We created the Stirchley Skull two years ago in the midst of the plague by overlaying an image of a skull onto a map of Stirchley and then walking it into existence under the light of a full moon. We carried jar lanterns to ward off evil spirits and ate soul cakes for sustenance.

A year later our second skull walk was nearly thwarted by an early winter tempest but fortunately the howling gales and horizontal rain were short-lived and the walk was able to go ahead, albeit without the lanterns. Minus the protection of the lanterns we were subjected to many incursions from the Otherworld, this being the time of year when the veil between the physical world and world beyond is at its thinnest. Fortunately we still managed to complete the circuit without losing anyone along the way. Will we be as fortunate this time?
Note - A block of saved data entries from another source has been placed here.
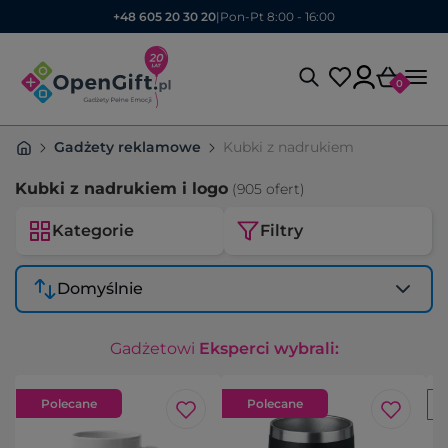
+48 605 20 30 20
|
Pon-Pt 8:00 - 16:00
0
Gadżety reklamowe
Kubki z nadrukiem
Kubki z nadrukiem i logo
(905 ofert)
Kategorie
Filtry
Domyślnie
Gadżetowi
Eksperci wybrali:
Polecane
Polecane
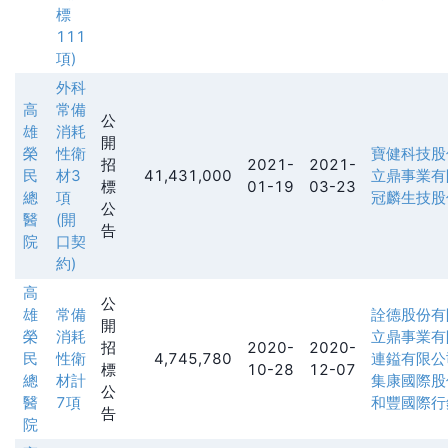
標
111
項)
外科
高
常備
公
雄
消耗
開
榮
性衛
寶健科技股
招
2021-
2021-
民
材3
41,431,000
立鼎事業有
標
01-19
03-23
總
項
冠麟生技股
公
醫
(開
告
院
口契
約)
高
公
雄
常備
詮德股份有
開
榮
消耗
立鼎事業有
招
2020-
2020-
民
性衛
4,745,780
連鎰有限公
標
10-28
12-07
總
材計
集康國際股
公
醫
7項
和豐國際行
告
院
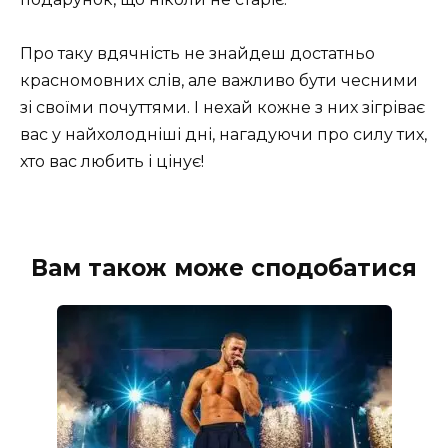
Про таку вдячність не знайдеш достатньо
красномовних слів, але важливо бути чесними
зі своїми почуттями. І нехай кожне з них зігріває
вас у найхолодніші дні, нагадуючи про силу тих,
хто вас любить і цінує!
Вам також може сподобатися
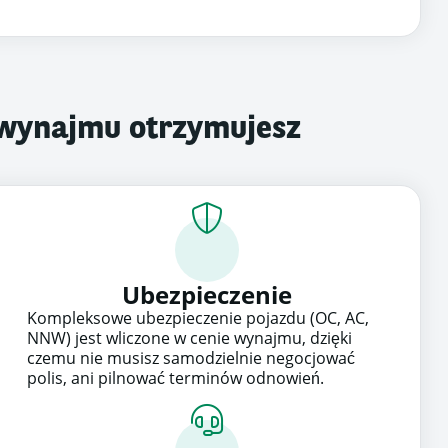
 wynajmu otrzymujesz
Ubezpieczenie
Kompleksowe ubezpieczenie pojazdu (OC, AC,
NNW) jest wliczone w cenie wynajmu, dzięki
czemu nie musisz samodzielnie negocjować
polis, ani pilnować terminów odnowień.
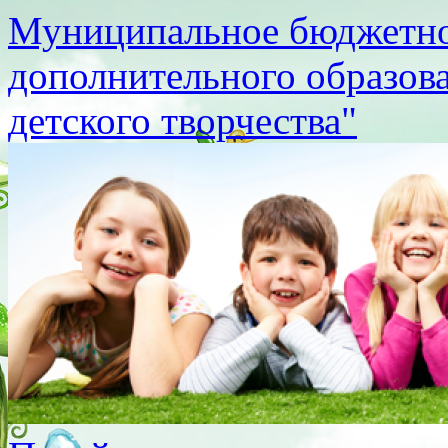
Муниципальное бюджетно
дополнительного образов
детского творчества"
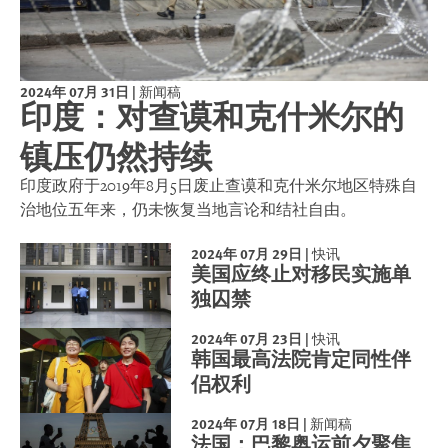
2024年 07月 31日
|
新闻稿
印度：对查谟和克什米尔的
镇压仍然持续
印度政府于2019年8月5日废止查谟和克什米尔地区特殊自
治地位五年来，仍未恢复当地言论和结社自由。
2024年 07月 29日
|
快讯
美国应终止对移民实施单
独囚禁
2024年 07月 23日
|
快讯
韩国最高法院肯定同性伴
侣权利
2024年 07月 18日
|
新闻稿
法国：巴黎奥运前夕聚焦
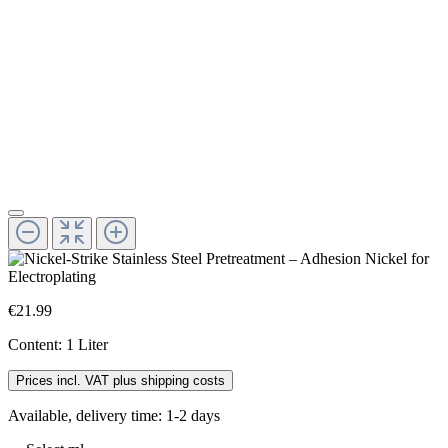
€21.99
Content:
1 Liter
Prices incl. VAT plus shipping costs
Available, delivery time: 1-2 days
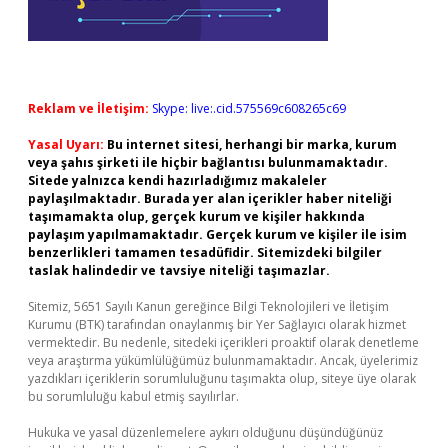
Reklam ve İletişim:
Skype: live:.cid.575569c608265c69
Yasal Uyarı:
Bu internet sitesi, herhangi bir marka, kurum
veya şahıs şirketi ile hiçbir bağlantısı bulunmamaktadır.
Sitede yalnızca kendi hazırladığımız makaleler
paylaşılmaktadır. Burada yer alan içerikler haber niteliği
taşımamakta olup, gerçek kurum ve kişiler hakkında
paylaşım yapılmamaktadır. Gerçek kurum ve kişiler ile isim
benzerlikleri tamamen tesadüfidir. Sitemizdeki bilgiler
taslak halindedir ve tavsiye niteliği taşımazlar.
Sitemiz, 5651 Sayılı Kanun gereğince Bilgi Teknolojileri ve İletişim
Kurumu (BTK) tarafından onaylanmış bir Yer Sağlayıcı olarak hizmet
vermektedir. Bu nedenle, sitedeki içerikleri proaktif olarak denetleme
veya araştırma yükümlülüğümüz bulunmamaktadır. Ancak, üyelerimiz
yazdıkları içeriklerin sorumluluğunu taşımakta olup, siteye üye olarak
bu sorumluluğu kabul etmiş sayılırlar.
Hukuka ve yasal düzenlemelere aykırı olduğunu düşündüğünüz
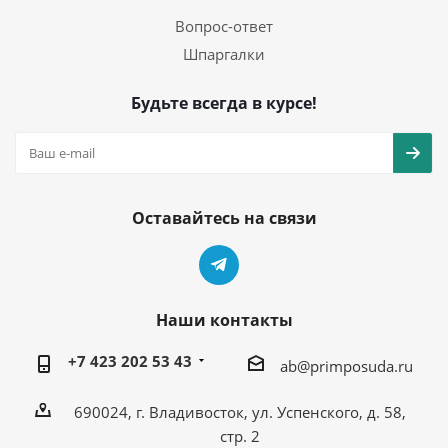
Вопрос-ответ
Шпаргалки
Будьте всегда в курсе!
Оставайтесь на связи
Наши контакты
+7 423 202 53 43
ab@primposuda.ru
690024, г. Владивосток, ул. Успенского, д. 58,
стр. 2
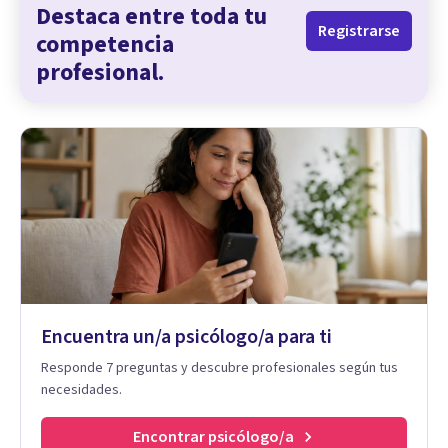
Destaca entre toda tu
Registrarse
competencia
profesional.
Encuentra un/a psicólogo/a para ti
Responde 7 preguntas y descubre profesionales según tus
necesidades.
Encontrar psicólogo/a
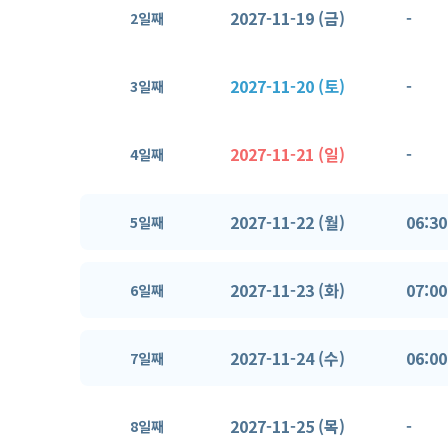
2027-11-19 (금)
-
2일째
2027-11-20 (토)
-
3일째
2027-11-21 (일)
-
4일째
2027-11-22 (월)
06:30
5일째
2027-11-23 (화)
07:00
6일째
2027-11-24 (수)
06:00
7일째
2027-11-25 (목)
-
8일째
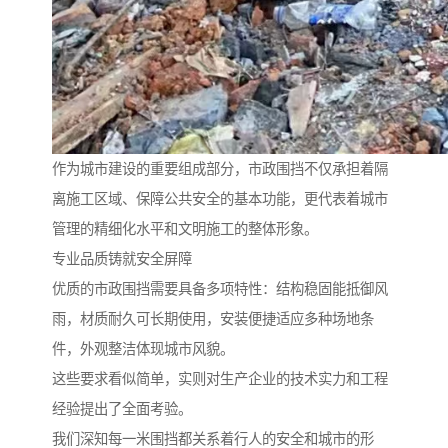
作为城市建设的重要组成部分，市政围挡不仅承担着隔
离施工区域、保障公共安全的基本功能，更代表着城市
管理的精细化水平和文明施工的整体形象。
专业品质铸就安全屏障
优质的市政围挡需要具备多项特性：结构稳固能抵御风
雨，材质耐久可长期使用，安装便捷适应多种场地条
件，外观整洁体现城市风貌。
这些要求看似简单，实则对生产企业的技术实力和工程
经验提出了全面考验。
我们深知每一米围挡都关系着行人的安全和城市的形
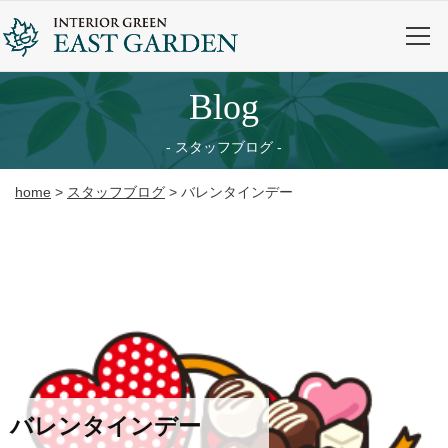
blog
スタッフブログ
home
>
スタッフブログ
>
バレンタインデー
バレンタインデー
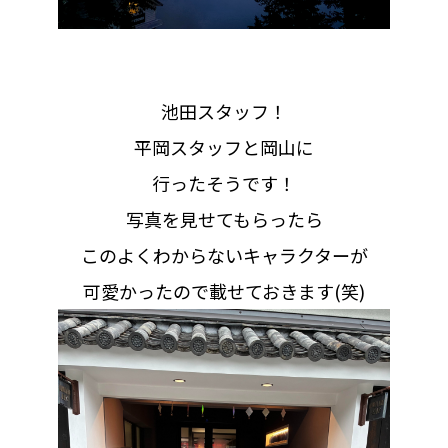
池田スタッフ！
平岡スタッフと岡山に
行ったそうです！
写真を見せてもらったら
このよくわからないキャラクターが
可愛かったので載せておきます(笑)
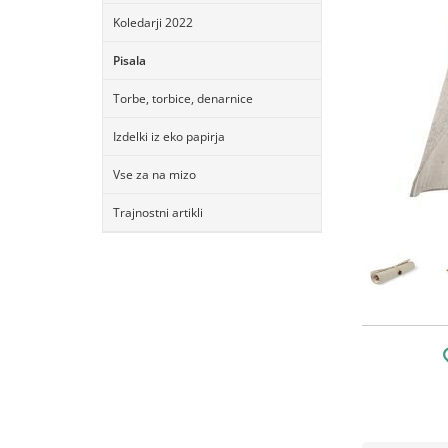
Koledarji 2022
Pisala
Torbe, torbice, denarnice
Izdelki iz eko papirja
Vse za na mizo
Trajnostni artikli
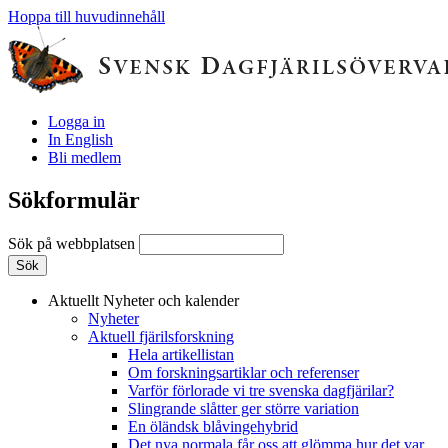
Hoppa till huvudinnehåll
Logga in
In English
Bli medlem
Sökformulär
Sök på webbplatsen
Aktuellt
Nyheter och kalender
Nyheter
Aktuell fjärilsforskning
Hela artikellistan
Om forskningsartiklar och referenser
Varför förlorade vi tre svenska dagfjärilar?
Slingrande slåtter ger större variation
En öländsk blåvingehybrid
Det nya normala får oss att glömma hur det var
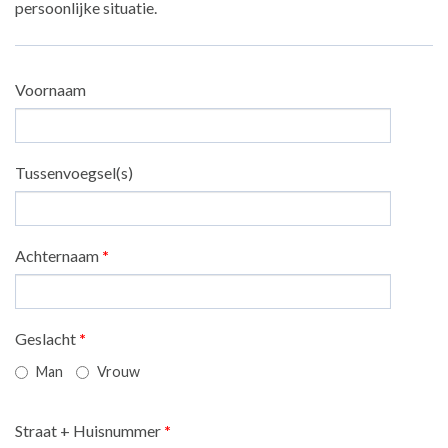
persoonlijke situatie.
Voornaam
Tussenvoegsel(s)
Achternaam
*
Geslacht
*
Man
Vrouw
Straat + Huisnummer
*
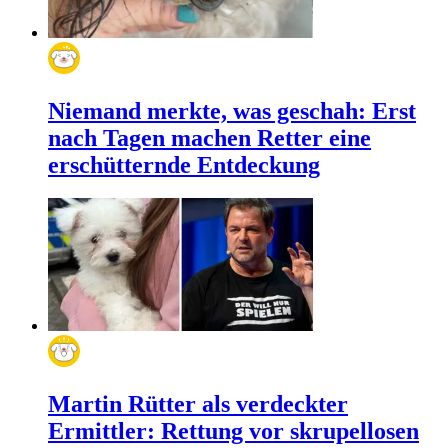
Niemand merkte, was geschah: Erst
nach Tagen machen Retter eine
erschütternde Entdeckung
Martin Rütter als verdeckter
Ermittler: Rettung vor skrupellosen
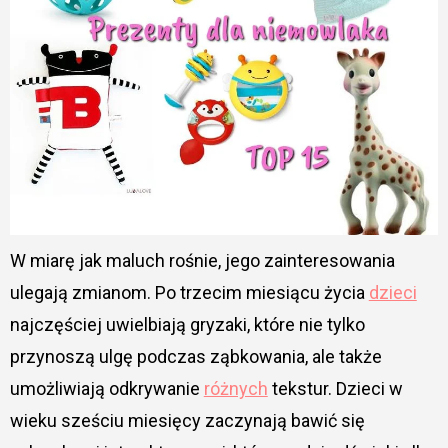
W miarę jak maluch rośnie, jego zainteresowania
ulegają zmianom. Po trzecim miesiącu życia
dzieci
najczęściej uwielbiają gryzaki, które nie tylko
przynoszą ulgę podczas ząbkowania, ale także
umożliwiają odkrywanie
różnych
tekstur. Dzieci w
wieku sześciu miesięcy zaczynają bawić się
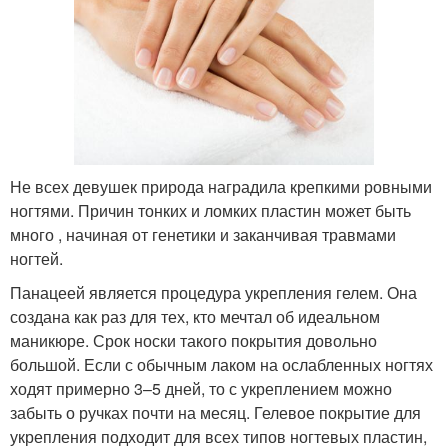
Не всех девушек природа наградила крепкими ровными
ногтями. Причин тонких и ломких пластин может быть
много , начиная от генетики и заканчивая травмами
ногтей.
Панацеей является процедура укрепления гелем. Она
создана как раз для тех, кто мечтал об идеальном
маникюре. Срок носки такого покрытия довольно
большой. Если с обычным лаком на ослабленных ногтях
ходят примерно 3–5 дней, то с укреплением можно
забыть о ручках почти на месяц. Гелевое покрытие для
укрепления подходит для всех типов ногтевых пластин,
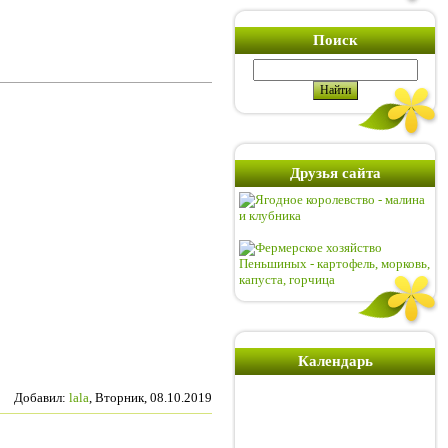
Поиск
Друзья сайта
Календарь
Добавил
:
lala
, Вторник, 08.10.2019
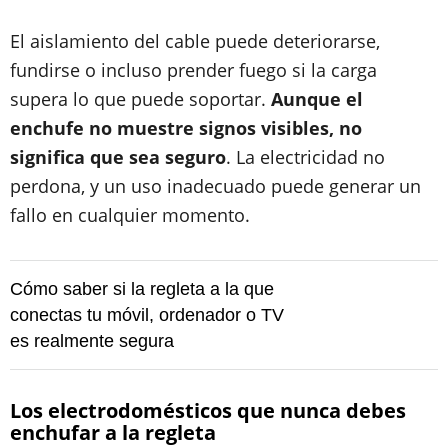
El aislamiento del cable puede deteriorarse,
fundirse o incluso prender fuego si la carga
supera lo que puede soportar.
Aunque el
enchufe no muestre signos visibles, no
significa que sea seguro
. La electricidad no
perdona, y un uso inadecuado puede generar un
fallo en cualquier momento.
Cómo saber si la regleta a la que
conectas tu móvil, ordenador o TV
es realmente segura
Los electrodomésticos que nunca debes
enchufar a la regleta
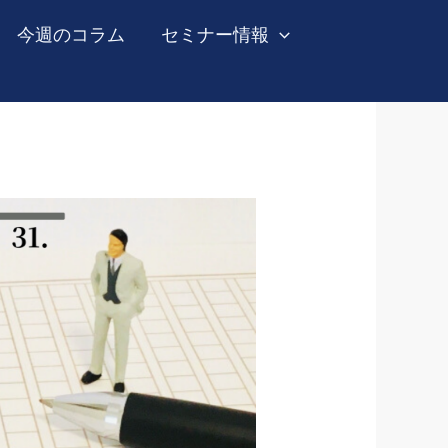
今週のコラム
セミナー情報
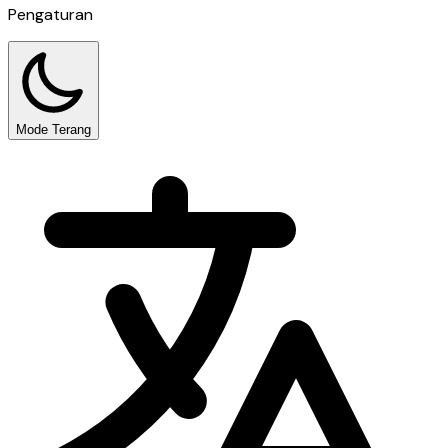
Pengaturan
Mode Terang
Join us on Monday, October 31st at 7:30pm, outside Stirchley Library on Bournville Lane. This is a gentle circular route lasting no more than 90 minutes with the option of going to the pub after to de-spook. The terrain will mostly be pavement and roads, with a bit of grass and a gravelly track. Prepare for muddy conditions and the first gales of winter. No need to book, just turn up. A number of jar lanterns will be provided, weather permitting, but if you’d like to bring your own please do so.